An interesting question out of Louisiana was posed to the federal court of appeals recently. A government attorney who was acknowledged to be disabled – osteoarthritis of the knee – requested as an accommodation a free on-site parking space. The employer denied this request, arguing that the employee could not show “that the parking situation limited her ability to perform the essential functions of the job.” The lower court agreed with this argument and granted summary judgment for the employer.
However, the appeals court reversed and held that “reasonable accommodations are not restricted to modifications that enable performance of essential job functions.” Citing the language of the ADA that a reasonable accommodation may include: “(A) making existing facilities used by employees readily accessible to and usable by individuals with disabilities,” the Court stated that the ADA “gives no indication that an accommodation must facilitate the essential functions of one’s position.”
The Court concluded that no “nexus between the requested accommodation and the essential functions of [the] position” need be shown.
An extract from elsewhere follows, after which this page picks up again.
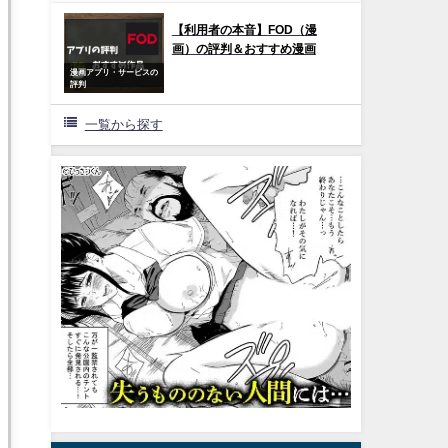
【利用者の本音】FOD（漫
画）の評判＆おすすめ漫画
漫画アプリ・サービスの
評判
一覧から探す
Indeed, it found that “the requested reserved on-site parking would presumably have made her workplace ‘readily accessible to and usable’ by her, and therefore might have been a potentially reasonable accommodation” under the ADA.
Once again we caution employers: you must engage in an interactive process with an employee requesting an accommodation, and do not assume that an accommodation to perform the job must be related to that job’s essential functions.